The pictures were supposed to be Oasis’ first NME cover but the editor at the time was not so sure that a band on the rise should be associated with a football club on the decline.
Hard to believe now, but back in the mid-90s City were battling at the wrong end of the Premier League table.
Cummins said: “My editor at the time – a Southampton fan – decided against using the session on the front cover, saying he didn’t want the paper to be associated with ‘losers’.
“He thought we made them look a bit yobbish and he wanted them to look like the Beatles.”
The pictures did eventually end up on the cover of the magazine in 2010 after the band split but the images were quickly used at the time all around the world with the Umbro Manchester City shirt being worn by fans as far a field as Asia – many of whom had never heard of City.
Cummins added: “I think it’s very difficult for people to understand given how big football is now, that the Premier League wasn’t global then. And so Oasis would go to America or Japan and nobody really knew what the shirt was.
“I used to get messages from people saying, ‘are they a brotherhood? What does it mean?’. I would tell them it was a Japanese electrics company. And they didn’t understand that at all.
“Even in Japan it was very difficult to get Man City shirts or any Premier League shirts at that time.
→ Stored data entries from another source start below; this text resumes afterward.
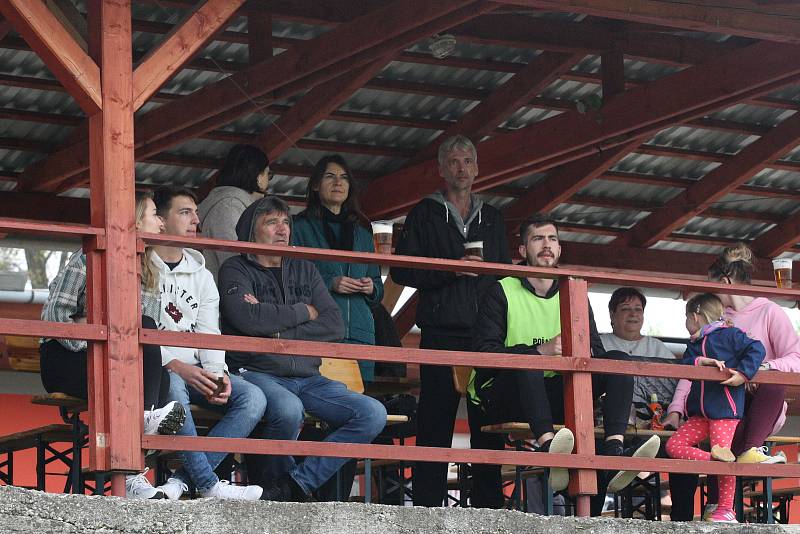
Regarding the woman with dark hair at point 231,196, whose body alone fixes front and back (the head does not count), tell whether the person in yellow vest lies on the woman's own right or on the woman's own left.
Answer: on the woman's own right

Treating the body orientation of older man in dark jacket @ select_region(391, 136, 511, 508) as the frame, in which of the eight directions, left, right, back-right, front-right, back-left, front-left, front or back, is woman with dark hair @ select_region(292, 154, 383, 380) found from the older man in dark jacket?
right

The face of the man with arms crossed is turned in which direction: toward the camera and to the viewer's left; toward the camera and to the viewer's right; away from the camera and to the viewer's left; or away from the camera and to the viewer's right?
toward the camera and to the viewer's right

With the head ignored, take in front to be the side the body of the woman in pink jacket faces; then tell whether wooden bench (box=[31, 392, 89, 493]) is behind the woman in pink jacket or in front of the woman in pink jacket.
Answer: in front

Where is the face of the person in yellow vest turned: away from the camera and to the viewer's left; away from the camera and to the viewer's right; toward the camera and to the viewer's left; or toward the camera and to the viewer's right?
toward the camera and to the viewer's right

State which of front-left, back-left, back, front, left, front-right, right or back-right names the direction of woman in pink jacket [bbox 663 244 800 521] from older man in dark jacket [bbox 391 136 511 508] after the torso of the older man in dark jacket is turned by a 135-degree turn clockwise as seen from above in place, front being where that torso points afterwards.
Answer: back-right

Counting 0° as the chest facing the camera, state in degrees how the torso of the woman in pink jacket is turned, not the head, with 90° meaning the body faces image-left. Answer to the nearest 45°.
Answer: approximately 45°

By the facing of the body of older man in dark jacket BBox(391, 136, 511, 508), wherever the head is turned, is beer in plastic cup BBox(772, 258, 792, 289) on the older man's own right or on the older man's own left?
on the older man's own left

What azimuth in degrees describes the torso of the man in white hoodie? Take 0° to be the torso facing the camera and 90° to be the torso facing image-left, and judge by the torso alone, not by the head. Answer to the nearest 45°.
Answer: approximately 315°

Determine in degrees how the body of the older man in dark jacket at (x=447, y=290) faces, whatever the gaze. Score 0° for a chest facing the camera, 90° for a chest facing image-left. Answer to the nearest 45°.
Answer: approximately 0°
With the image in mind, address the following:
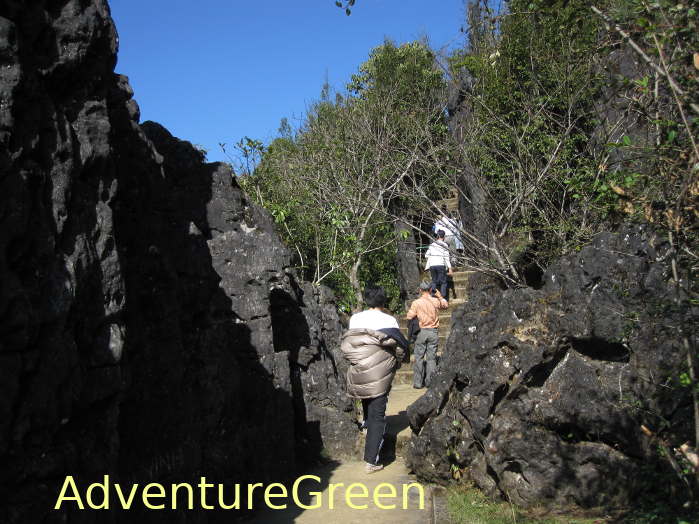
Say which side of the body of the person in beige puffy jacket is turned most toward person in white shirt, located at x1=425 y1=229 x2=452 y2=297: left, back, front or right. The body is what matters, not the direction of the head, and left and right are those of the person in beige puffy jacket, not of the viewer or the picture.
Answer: front

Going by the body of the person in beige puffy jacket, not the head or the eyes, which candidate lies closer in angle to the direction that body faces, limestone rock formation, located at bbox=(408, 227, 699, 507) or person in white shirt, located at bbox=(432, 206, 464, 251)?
the person in white shirt

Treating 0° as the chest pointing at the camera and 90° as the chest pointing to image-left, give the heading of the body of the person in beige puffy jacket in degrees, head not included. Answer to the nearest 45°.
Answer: approximately 180°

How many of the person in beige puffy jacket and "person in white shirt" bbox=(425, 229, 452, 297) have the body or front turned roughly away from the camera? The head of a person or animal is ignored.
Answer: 2

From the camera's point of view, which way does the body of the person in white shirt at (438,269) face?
away from the camera

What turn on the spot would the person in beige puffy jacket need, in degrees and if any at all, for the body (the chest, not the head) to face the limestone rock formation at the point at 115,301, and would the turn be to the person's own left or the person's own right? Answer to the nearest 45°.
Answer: approximately 135° to the person's own left

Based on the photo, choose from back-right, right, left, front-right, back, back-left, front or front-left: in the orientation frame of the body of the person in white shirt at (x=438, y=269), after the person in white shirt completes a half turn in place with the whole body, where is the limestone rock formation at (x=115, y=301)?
front

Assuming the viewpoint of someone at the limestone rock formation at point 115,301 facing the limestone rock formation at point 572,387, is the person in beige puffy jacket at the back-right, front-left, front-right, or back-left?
front-left

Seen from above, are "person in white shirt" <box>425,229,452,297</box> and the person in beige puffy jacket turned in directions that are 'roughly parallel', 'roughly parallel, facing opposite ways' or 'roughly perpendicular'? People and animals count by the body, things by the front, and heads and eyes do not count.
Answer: roughly parallel

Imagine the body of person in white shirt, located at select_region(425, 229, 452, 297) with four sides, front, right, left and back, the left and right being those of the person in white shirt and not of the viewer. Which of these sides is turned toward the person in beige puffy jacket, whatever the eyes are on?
back

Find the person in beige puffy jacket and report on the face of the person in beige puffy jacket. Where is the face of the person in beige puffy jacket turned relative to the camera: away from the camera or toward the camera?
away from the camera
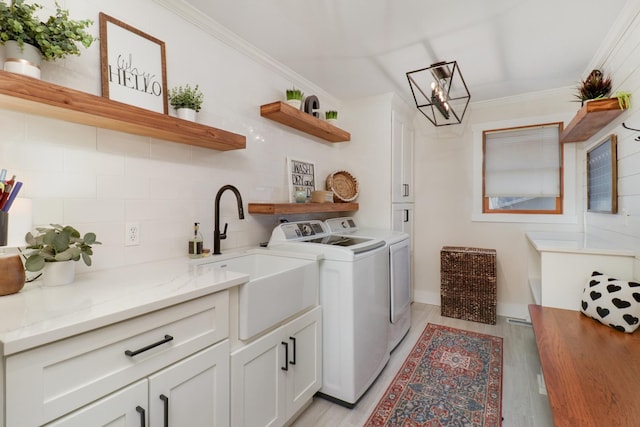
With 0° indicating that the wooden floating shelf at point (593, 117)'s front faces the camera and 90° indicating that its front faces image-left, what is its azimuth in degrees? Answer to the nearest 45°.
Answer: approximately 90°

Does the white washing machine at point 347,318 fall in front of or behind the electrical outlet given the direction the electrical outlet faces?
in front

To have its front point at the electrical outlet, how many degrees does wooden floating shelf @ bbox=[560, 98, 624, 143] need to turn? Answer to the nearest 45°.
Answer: approximately 45° to its left

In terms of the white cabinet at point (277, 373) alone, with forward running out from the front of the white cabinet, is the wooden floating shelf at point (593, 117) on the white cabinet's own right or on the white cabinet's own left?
on the white cabinet's own left

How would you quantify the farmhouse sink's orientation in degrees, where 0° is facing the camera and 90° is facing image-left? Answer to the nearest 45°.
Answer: approximately 315°

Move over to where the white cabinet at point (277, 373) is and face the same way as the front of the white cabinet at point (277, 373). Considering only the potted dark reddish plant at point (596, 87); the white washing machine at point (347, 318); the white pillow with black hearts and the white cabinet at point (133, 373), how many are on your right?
1

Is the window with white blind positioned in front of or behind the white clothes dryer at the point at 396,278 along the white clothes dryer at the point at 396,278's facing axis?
in front

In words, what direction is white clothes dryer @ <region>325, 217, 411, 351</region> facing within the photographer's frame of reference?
facing to the right of the viewer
But when they first played Japan, the first four or five rows were all girls and fans and they were all wearing Man City shirts because they’d seen my photos.”
Cummins worked with the band a lot in 1994 which is documented in his new book Oasis: The Masterplan which features 75 per cent of previously unpublished photos across that first year at the beginning of their supersonic rise.
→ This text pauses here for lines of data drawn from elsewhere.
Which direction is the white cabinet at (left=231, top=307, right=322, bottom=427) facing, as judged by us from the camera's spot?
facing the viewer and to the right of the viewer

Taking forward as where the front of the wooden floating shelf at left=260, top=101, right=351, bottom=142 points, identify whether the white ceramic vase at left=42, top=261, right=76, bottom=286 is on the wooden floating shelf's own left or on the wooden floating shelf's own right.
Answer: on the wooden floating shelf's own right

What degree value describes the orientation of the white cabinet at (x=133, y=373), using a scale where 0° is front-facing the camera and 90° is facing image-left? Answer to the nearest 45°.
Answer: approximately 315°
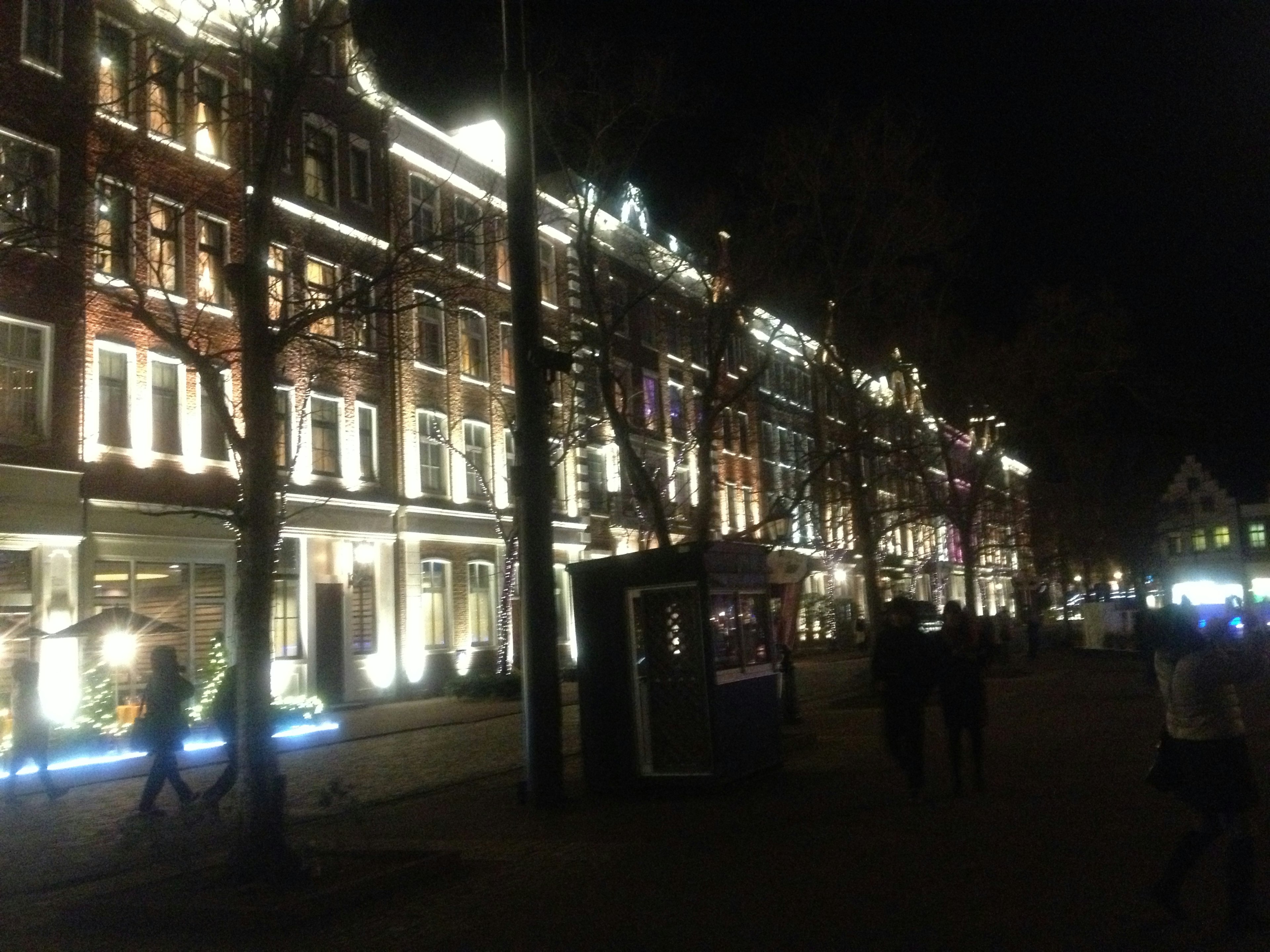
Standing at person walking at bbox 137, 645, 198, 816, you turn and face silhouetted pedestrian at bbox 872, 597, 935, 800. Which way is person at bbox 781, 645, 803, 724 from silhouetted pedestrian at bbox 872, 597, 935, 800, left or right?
left
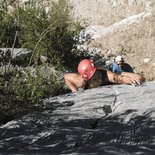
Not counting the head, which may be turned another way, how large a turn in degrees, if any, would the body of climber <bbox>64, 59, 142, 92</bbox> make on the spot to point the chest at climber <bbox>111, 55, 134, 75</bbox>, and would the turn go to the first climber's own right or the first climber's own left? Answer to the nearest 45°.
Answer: approximately 135° to the first climber's own left

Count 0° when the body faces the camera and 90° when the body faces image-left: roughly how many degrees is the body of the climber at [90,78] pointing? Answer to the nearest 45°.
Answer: approximately 0°
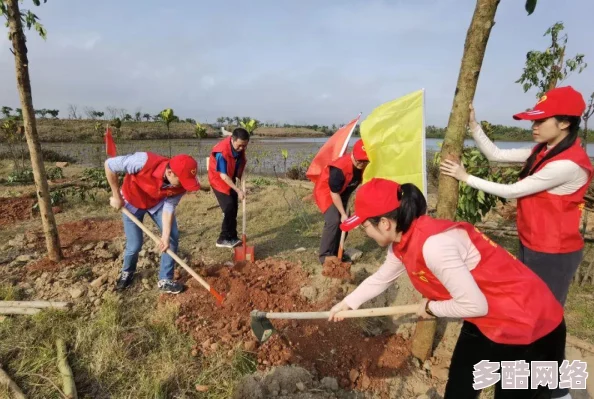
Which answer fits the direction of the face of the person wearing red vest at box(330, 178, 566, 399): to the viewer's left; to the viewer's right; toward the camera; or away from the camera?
to the viewer's left

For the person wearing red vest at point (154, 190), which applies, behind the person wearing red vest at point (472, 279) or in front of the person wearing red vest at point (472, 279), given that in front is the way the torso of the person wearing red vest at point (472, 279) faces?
in front

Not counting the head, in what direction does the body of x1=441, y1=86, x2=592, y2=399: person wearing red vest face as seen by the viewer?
to the viewer's left

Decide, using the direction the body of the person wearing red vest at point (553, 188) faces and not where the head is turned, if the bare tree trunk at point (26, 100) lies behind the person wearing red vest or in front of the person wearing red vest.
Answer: in front

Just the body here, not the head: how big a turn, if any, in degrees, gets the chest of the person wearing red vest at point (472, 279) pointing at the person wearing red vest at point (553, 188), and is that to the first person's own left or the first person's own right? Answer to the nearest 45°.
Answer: approximately 135° to the first person's own right

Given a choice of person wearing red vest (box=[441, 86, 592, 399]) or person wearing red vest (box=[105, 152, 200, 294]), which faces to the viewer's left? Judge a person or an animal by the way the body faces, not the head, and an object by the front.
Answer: person wearing red vest (box=[441, 86, 592, 399])

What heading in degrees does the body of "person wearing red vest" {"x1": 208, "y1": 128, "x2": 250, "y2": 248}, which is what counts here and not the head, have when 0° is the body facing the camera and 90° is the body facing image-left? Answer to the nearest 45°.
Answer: approximately 315°

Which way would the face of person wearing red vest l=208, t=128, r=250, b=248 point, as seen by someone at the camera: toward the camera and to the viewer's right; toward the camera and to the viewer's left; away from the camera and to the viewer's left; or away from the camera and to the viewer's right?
toward the camera and to the viewer's right

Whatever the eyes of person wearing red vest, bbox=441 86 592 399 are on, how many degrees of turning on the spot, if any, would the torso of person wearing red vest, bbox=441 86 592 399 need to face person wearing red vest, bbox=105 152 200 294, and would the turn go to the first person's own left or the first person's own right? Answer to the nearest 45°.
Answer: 0° — they already face them

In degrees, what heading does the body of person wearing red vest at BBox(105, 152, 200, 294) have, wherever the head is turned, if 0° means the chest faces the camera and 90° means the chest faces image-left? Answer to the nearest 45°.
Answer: approximately 315°

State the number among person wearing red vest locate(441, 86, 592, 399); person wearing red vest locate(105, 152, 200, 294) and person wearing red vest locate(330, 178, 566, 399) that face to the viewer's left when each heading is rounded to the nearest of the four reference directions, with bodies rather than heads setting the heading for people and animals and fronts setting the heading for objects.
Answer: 2

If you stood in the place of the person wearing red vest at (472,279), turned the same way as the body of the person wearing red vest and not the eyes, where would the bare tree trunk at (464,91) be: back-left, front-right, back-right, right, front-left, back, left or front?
right
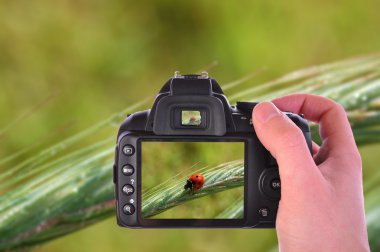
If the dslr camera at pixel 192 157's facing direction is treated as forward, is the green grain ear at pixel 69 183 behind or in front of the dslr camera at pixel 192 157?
in front

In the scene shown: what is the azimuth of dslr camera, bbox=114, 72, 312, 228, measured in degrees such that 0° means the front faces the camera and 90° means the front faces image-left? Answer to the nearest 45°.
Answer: approximately 180°
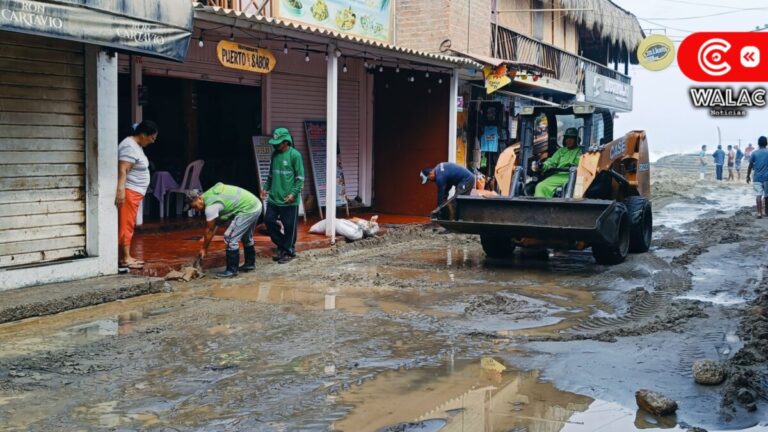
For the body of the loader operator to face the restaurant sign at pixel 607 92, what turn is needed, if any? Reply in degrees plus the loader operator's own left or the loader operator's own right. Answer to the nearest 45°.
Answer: approximately 135° to the loader operator's own right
In July 1994 Cummins shot Oasis in various locations around Manchester including Piccadilly Gardens and the Arndale Centre, eventually ending up at Maine Road.
“We went to Maine Road because I just wanted some pictures of them in and around the stadium just to continue the link to the club,” Cummins said.
“The ground was being redeveloped at the time so the gates were open, so we just wandered in and we sat in the North Stand and took some pictures.”
And the nods to Manchester City did not end there with one of the players at the time proving inspiration for a later photoshoot in London.
“I was going to do a shot in an alleyway near the Coliseum in St Martin’s Lane,” Cummins adds. “It’s a very narrow alleyway and it works really well for band shots and portraits.
“But because we were up at the Oxford Street end of Soho at the time, I knew Flitcroft Street was nearby, so I said to the band we’d do it there instead.
“It was a nod to City midfielder Gary Flitcroft and the band loved the idea. Even if we didn’t get a road sign in the picture, we knew it was taken there.”
After having their pictures taken in an empty Maine Road in 1994, they sold the stadium out for two successive nights two years later in what are largely considered to be two of their most iconic gigs.
Nine years later, they played three nights at the City of Manchester Stadium.
In 2009 Oasis split after a fight backstage at a gig in Paris between Liam and Noel. Both brothers went on to have successful solo careers and each has shown their love for City on stage. Liam with a Manchester City flag and Noel with a life-size cutout of Pep Guardiola on stage with him.
With the long-awaited Oasis reunion happening this summer don’t be surprised to see Manchester City represented on stage, but the public association between band and club is all thanks to Cummins and photographs from 1994 that will live forever in fans’ minds.